«Это следует считать документом значения огромного, превосходящего все, что в этом роде было до сих пор, — пишет он 26 марта 1956 года. — Я никогда не думал, что доживу до дня, когда этого господина (Сталина. — В. Е.) назовут его настоящим именем… Я понимаю, как сложно объяснить такие вещи сейчас. Но я считаю публичное развенчание этого идола событием исключительной важности». Особое удовлетворение Шаламов получает от того, что в докладе Хрущева известное «завещание» Ленина впервые названо действительным партийным документом, а не «фальшивкой» (это его кровно касается!), что «автоматически подорвано доверие к известным фантастическим процесам 37-го и 38-го годов», что названы факты о двух третях расстрелянных и арестованных участников XVII съезда ВКП(б) и т. д.

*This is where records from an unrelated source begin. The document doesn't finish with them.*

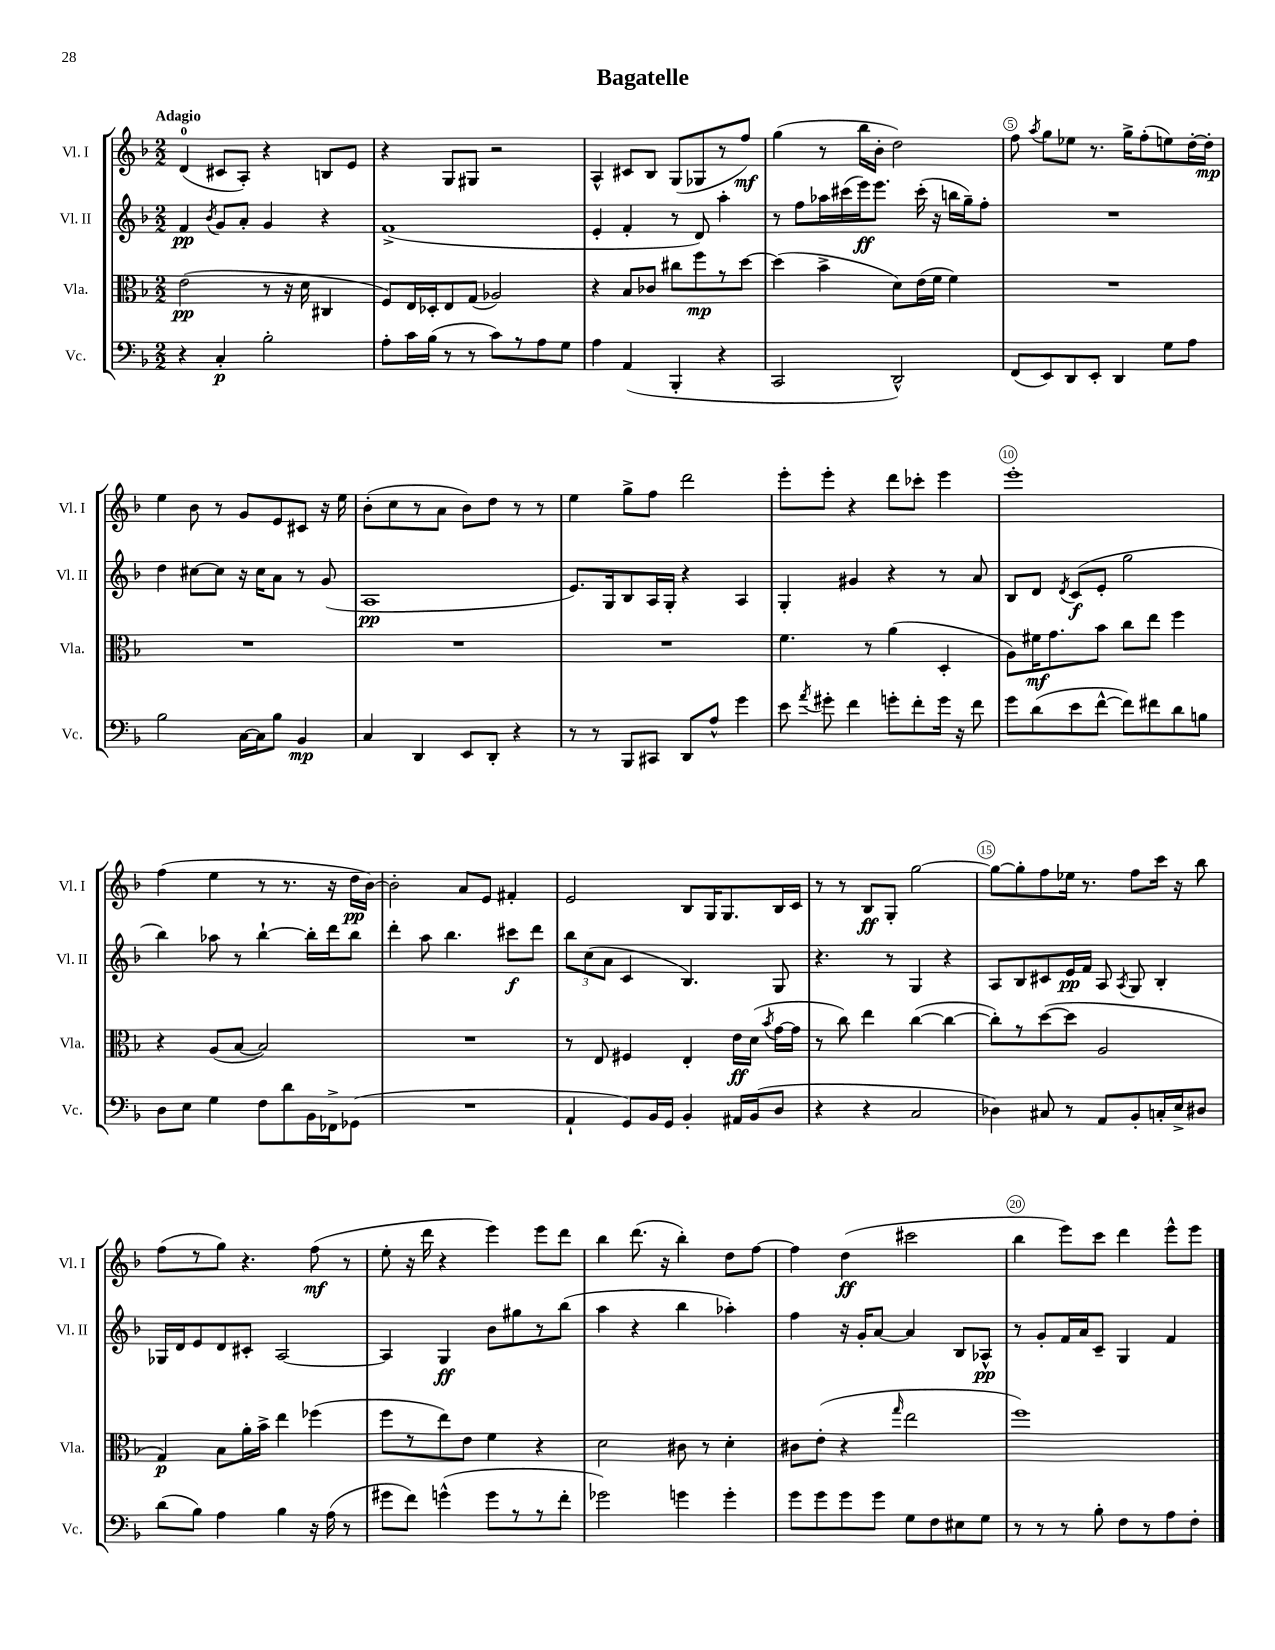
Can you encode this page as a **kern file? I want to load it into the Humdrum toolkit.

**kern	**kern	**kern	**kern
*staff4	*staff3	*staff2	*staff1
*clefF4	*clefC3	*clefG2	*clefG2
*k[b-]	*k[b-]	*k[b-]	*k[b-]
*M2/2	*M2/2	*M2/2	*M2/2
4r	(2e\	4f/	(4d/
.	.	8qb-/	.
4C'/	.	8g/L	8c#/L
.	.	8a'/J	8A'/J)
2B-'\	8r	4g/	4r
.	16r	.	.
.	16d\	.	.
.	4C#/	4r	8B/L
.	.	.	8e/J
=	=	=	=
8A'\L	8F/L)	(1f^	4r
16c\L	16E/L	.	.
(16B-\JJ	16D-'/J	.	.
8r	8E/	.	8G/L
8r	(8G/J	.	8G#/J
8c\L)	2A-/)	.	2r
8r	.	.	.
8A\	.	.	.
8G\J	.	.	.
=	=	=	=
4A\	4r	4e'/	4A^^/
(4AA/	8B-/L	4f'/	8c#/L
.	8c-/J	.	8B-/J
4BBB-'/	8cc#\L	8r	(8G/L
.	8ff\	8d/)	8G-/
4r	8r	4aa'\	8r
.	[8dd\J	.	8ff/J)
=	=	=	=
2CC/	(4dd\]	8r	(4gg\
.	.	8ff\L	.
.	4b-^\	16aa-\L	8r
.	.	(16ccc#\	.
.	.	16eee\J)	16bb-\LL
.	.	8.eee\J	16b-'\JJ
2DD^^/)	8d\L)	.	2dd\)
.	(16e\L	(16ccc#'\	.
.	16f\JJ	16r	.
.	4f\)	16bb\LL	.
.	.	16gg~\J)	.
.	.	8ff'\J	.
=	=	=	=
(8FF/L	1r	1r	8ff\
.	.	.	8qaa/
8EE/)	.	.	8gg\L
8DD/	.	.	8ee-\J
8EE'/J	.	.	8.r
4DD/	.	.	.
.	.	.	16gg^\LK
.	.	.	(8ff'\
8G\L	.	.	8ee\)
8A\J	.	.	[16dd'\L
.	.	.	16dd'\]JJ
=	=	=	=
2B-\	1r	4dd\	4ee\
.	.	[8cc#\L	8b-\
.	.	8cc#\]J	8r
[16C\LL	.	16r	8g/L
16C\]J	.	16cc#\LK	.
8B-\J	.	8a\J	8e/
4BB-/	.	8r	8c#/J
.	.	(8g/	16r
.	.	.	16ee\
=	=	=	=
4C/	1r	1A	(8b-'\L
.	.	.	8cc\
4DD/	.	.	8r
.	.	.	8a\J
8EE/L	.	.	8b-\L)
8DD'/J	.	.	8dd\J
4r	.	.	8r
.	.	.	8r
=	=	=	=
8r	1r	8.e/L)	4ee\
8r	.	.	.
.	.	16G/k	.
8BBB-/L	.	8B-/	8gg^\L
8CC#/J	.	16A/L	8ff\J
.	.	16G'/JJ	.
8DD/L	.	4r	2ddd\
8A^^/J	.	.	.
4g\	.	4A/	.
=	=	=	=
8e\	4.f\	4G'/	8eee'\L
8qa/	.	.	.
8g#'\	.	.	8eee'\J
4f\	.	4g#/	4r
.	8r	.	.
8g'\L	(4a\	4r	8ddd\L
8f'\	.	.	8ccc-'\J
16g\Jk	4D'/	8r	4eee\
16r	.	.	.
8f\	.	8a/	.
=	=	=	=
8g\L	8A\L)	8B-/L	1eee'
(8d\	16f#\K	8d/J	.
.	8.g\	.	.
.	.	8qd/	.
8e\	.	(8c/L	.
[8f^^\J	8b-\J	8e'/J	.
8f\]L)	8cc\L	2gg\	.
8f#\	8ee\J	.	.
8d\	4ff\	.	.
8B\J	.	.	.
=	=	=	=
8D\L	4r	4bb-\)	(4ff\
8E\J	.	.	.
4G\	(8A/L	8aa-\	4ee\
.	[8B-/J	8r	.
8F\L	2B-/])	[4bb-`\	8r
8d\	.	.	8.r
16BB-\L	.	16bb-'\]LL	.
16FF-^\J	.	16ddd\J	16r
(8GG-\J	.	8bb-\J	16dd\LL
.	.	.	[16b-\JJ)
=	=	=	=
1r	1r	4ddd'\	2b-'\]
.	.	8aa\	.
.	.	4.bb-\	.
.	.	.	8a/L
.	.	.	8e/J
.	.	8ccc#\L	4f#'/
.	.	8ddd\J	.
=	=	=	=
4AA`/	8r	12bb-\L	2e/
.	.	(12cc\	.
.	8E/	.	.
.	.	12a\J	.
8GG/L)	4F#/	4c/	.
16BB-/L	.	.	.
16GG/JJ	.	.	.
4BB-'/	4E'/	4.B-/)	8B-/L
.	.	.	16G/K
.	.	.	8.G/
16AA#/LL	16e\LL	.	.
(16BB-/J	(16d\JJ	.	.
.	8qb-/	.	.
8D/J	[16g\LL	8G/	16B-/L
.	16g\]JJ	.	16c/JJ
=	=	=	=
4r	8r	4.r	8r
.	8cc\)	.	8r
4r	4ee\	.	8B-/L
.	.	8r	8G'/J
2C/	([4cc\	4G/	[2gg\
.	4cc\_	4r	.
=	=	=	=
4D-\)	8cc'\]L)	8A/L	8gg\_L
.	8r	8B-/	8gg'\]
8C#/	([8dd\	8c#/	8ff\
8r	8dd\]J	16e/L	16ee-\Jk
.	.	16f/JJ	8.r
8AA/L	2A/	8A/	.
.	.	8qA/	.
8BB-'/	.	8G/	8ff\L
16C'/L	.	4B-'/	16ccc\Jk
16E^/J	.	.	16r
8D#/J	.	.	8bb-\
=	=	=	=
(8d\L	4G/)	16G-/LL	(8ff\L
.	.	16d/J	.
8B-\J)	.	8e/	8r
4A\	8B-\L	8d/	8gg\J)
.	16a'\L	8c#'/J	4.r
.	16b-^\JJ	.	.
4B-\	4ee\	[2A/	.
16r	(4ff-\	.	(8ff\
(16A\	.	.	.
8r	.	.	8r
=	=	=	=
8g#\L	8ff\L	4A/]	8ee'\
8f\J)	8r	.	16r
.	.	.	16ddd\
(4g^^\	8ee\)	4G/	4r
.	8e\J	.	.
8g\L	4f\	8b-\L	4eee\)
8r	.	8gg#\	.
8r	4r	8r	8eee\L
8f'\J	.	(8bb-\J	8ddd\J
=	=	=	=
2g-\)	2d\	4aa\	4bb-\
.	.	4r	(8.ddd\
.	.	.	16r
4g\	8c#\	4bb-\	4bb-'\)
.	8r	.	.
4g'\	4d'\	4aa-'\)	8dd\L
.	.	.	[8ff\J
=	=	=	=
8g\L	8c#\L	4ff\	4ff\]
8g\	(8e'\J	.	.
8g\	4r	16r	(4dd\
.	.	16g'/LK	.
8g\J	.	[8a/J	.
.	16qqgg/	.	.
8G\L	2ee\	4a/]	2ccc#\
8F\	.	.	.
8E#\	.	8B-/L	.
8G\J	.	8A-^^/J	.
=	=	=	=
8r	1ff)	8r	4bb-\
8r	.	8g'/L	.
8r	.	16f/L	8eee\L)
.	.	16a/J	.
8B-'\	.	8c~/J	8ccc\J
8F\L	.	4G/	4ddd\
8r	.	.	.
8A\	.	4f/	8eee^^\L
8F'\J	.	.	8eee\J
==	==	==	==
*-	*-	*-	*-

Единственное, чем он не удовлетворен и что ему кажется «странным»: «Признав и отметив умерщвление сотен тысяч людей, развенчав его как партийного вождя, как генералиссимуса, письмо ЦК не назвало его логически врагом народа, отнеся все его чудовищные преступления за счет увлечения культом личности…» Но Шаламов склонен объяснять все это «необходимой многоступенчатостью таких операций», то есть надеется, что в перспективе дело дойдет до оглашения полной правды о Сталине, его преступлениях, а также и до объективной оценки деятельности всех оппозиций.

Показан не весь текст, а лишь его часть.